Os métodos de análise populacional fazem a
partição da densidade eletrônica (DE) entre os átomos de um sistema. A DE
define qual fração dos elétrons permanece nos átomos após o estabelecimento das
ligações químicas da estrutura molecular. Há métodos alternativos para calcular
a DE, que levam a resultados que concordam qualitativamente, como na
aproximação LCAO, que são as análises populacionais de Mulliken e de Löwdin. A
análise populacional de Mulliken é o método mais tradicional e mais usado entre
os químicos. Esse método é baseado na teoria dos orbitais moleculares, onde um
conjunto de orbitais é definido por uma combinação linear de orbitais atômicos,
também conhecidos como funções de base, cujos coeficientes são determinados
pelo métodos de Hartee-Fock.
A análise populacional de Mulliken deve sua
popularidade à intensiva aplicação dos métodos que empregam a teoria dos
orbitais moleculares e à facilidade com que pode ser calculada, além de obter
as variáveis usadas para efetuar a análise populacional diretamente, não
necessitando nenhum custo adicional. No entanto, este método possui limitações
importantes. Uma fonte de problemas é a divisão das populações de recobrimento
em contribuições atômicas e a consequências desta falha é a péssima reprodução
do momento dipolar molecular calculado através da função de onda SCF utilizando
as cargas de Mulliken. Outro problema é a forte dependência do conjunto de base
empregado no cálculo, consequente desta função ser projetada diretamente sobre
as funções de base utilizadas. Em diversos casos a análise oferece resultados
razoáveis, porém em outros ela não é satisfatória devido às limitações
descritas. Tentando reduzir estes problemas, diversas modificações foram
propostas, no entanto, sem sucesso significativo.
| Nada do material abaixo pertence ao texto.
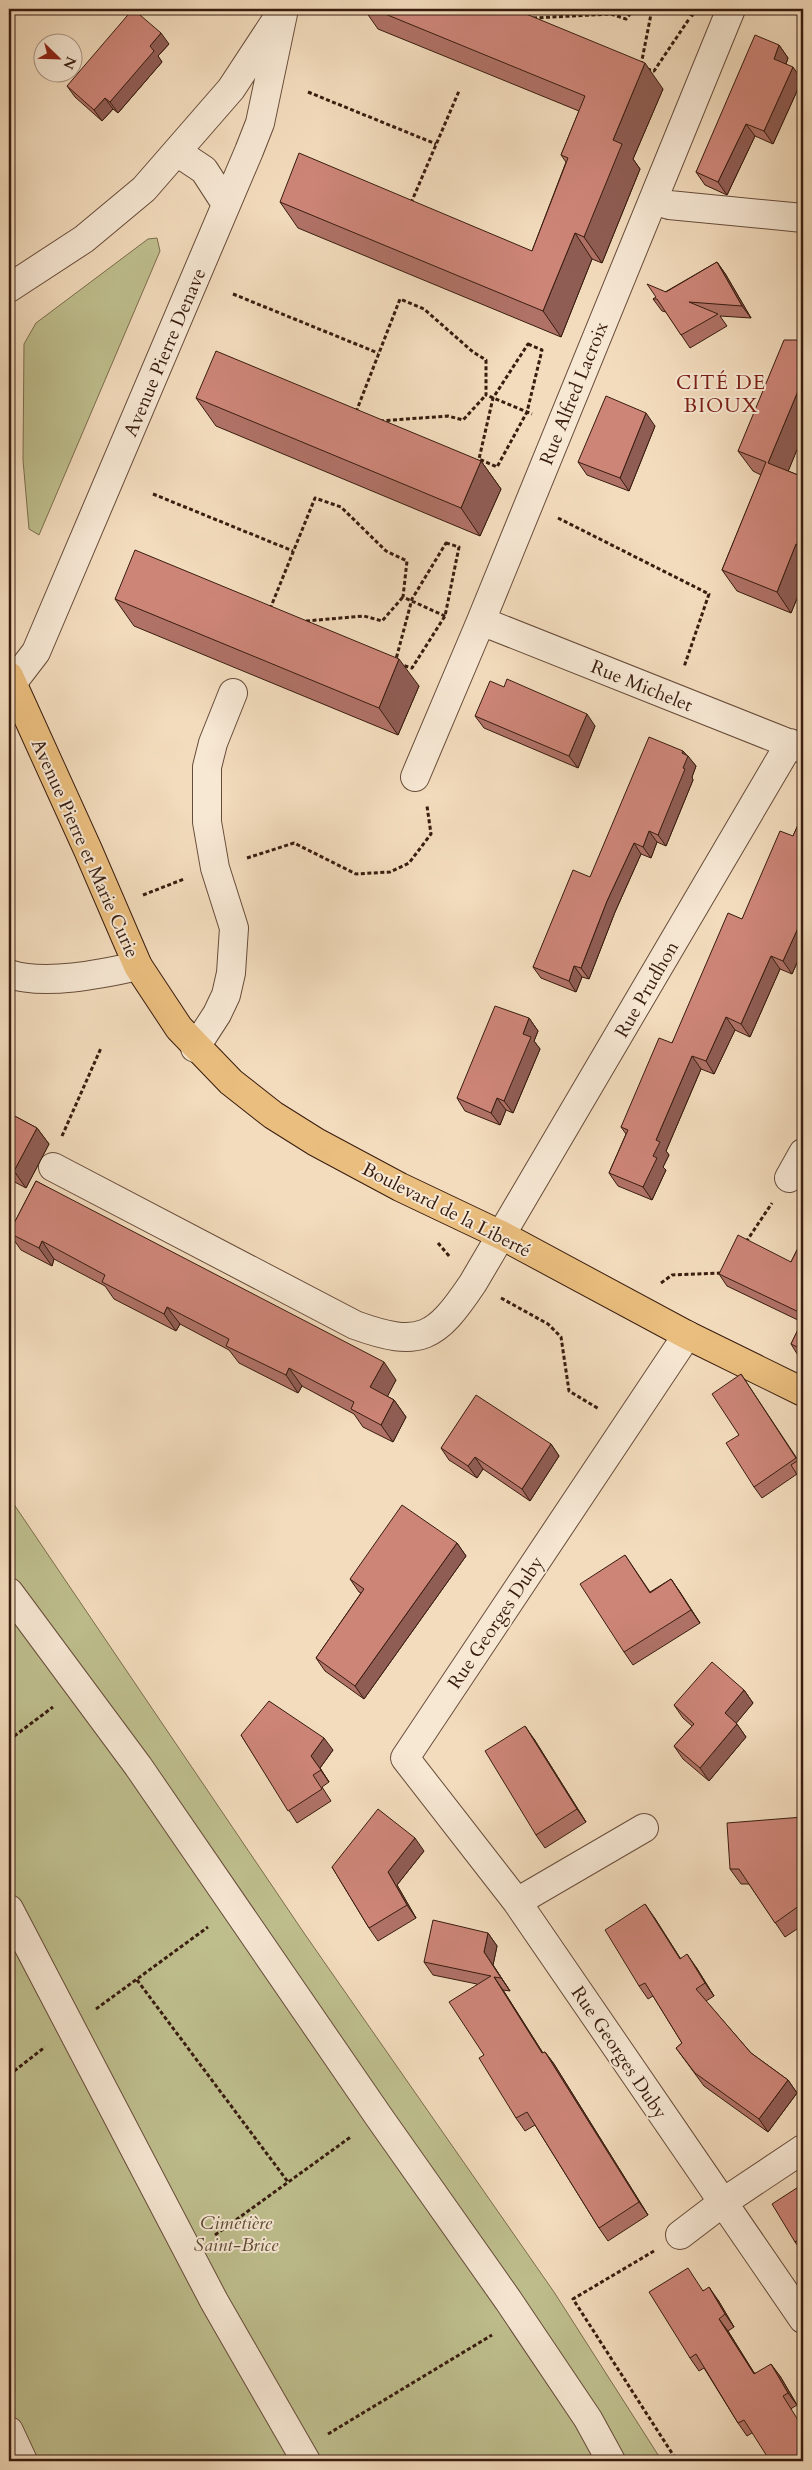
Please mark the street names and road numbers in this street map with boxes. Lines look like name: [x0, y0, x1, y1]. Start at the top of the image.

O método com mais
popularidade foi o de Weinhold e Reed, que tinha finalidade de minimizar os
problemas usando um procedimento mais complexo de partição da densidade
eletrônica.
Os métodos de modelagem por
comparação com estruturas conhecidas têm importante aplicação no estudo de
bioativos. São utilizados bancos de dados de estruturas de alças de proteínas,
nos quais pode-se procurar estruturas que tenham as conformações energética e
geometricamente mais favoráveis. É o caso da modelagem de proteínas por
homologia, onde muitas vezes somente a sequência primária de um receptor ou de
uma enzima é conhecida. É usado um algoritmo de reconhecimento de moldes
adequados em um banco de dados de estruturas tridimensionais de proteínas, que
depende do reconhecimento da similaridade entre as estruturas. Com base em um
ou mais moldes, os resíduos de aminácidos da proteína são montados para se
criar um modelo primário, que depois é otimizado por um método de mecânica
molecular. Quanto maior o número de resíduos idênticos entre o molde e o
modelo, melhor a qualidade do modelo final. Pode ser feito em sites como o
servidor Swiss-Model ou em programas específicos. Em alguns casos as limitações
inerentes aos métodos comparativos podem ser reduzidas aplicando-se de métodos
híbridos.
A modelagem de proteínas por
homologia possui basicamente quatro passos: identificação e seleção de
proteínas-molde, alinhamento das sequências de resíduos, construção das
coordenadas dos modelos e validação. Para cada passo há um número de métodos,
programas e servidores específicos da internet. As etapas com mais problemas
são o alinhamento das sequências e a modelagem das regiões de alças. Diversos
avanços foram feitos nos métodos de alinhamento de sequências, porém a modelagem
de alças ainda é um fator limitante, principalmente quando há um grande número
de resíduos. Os erros normalmente encontrados podem ser divididos em: erros de
modelagem das cadeias laterais, deslizamento em regiões do alinhamento, erros
em regiões sem molde, erros de alinhamento e moldes incorretos.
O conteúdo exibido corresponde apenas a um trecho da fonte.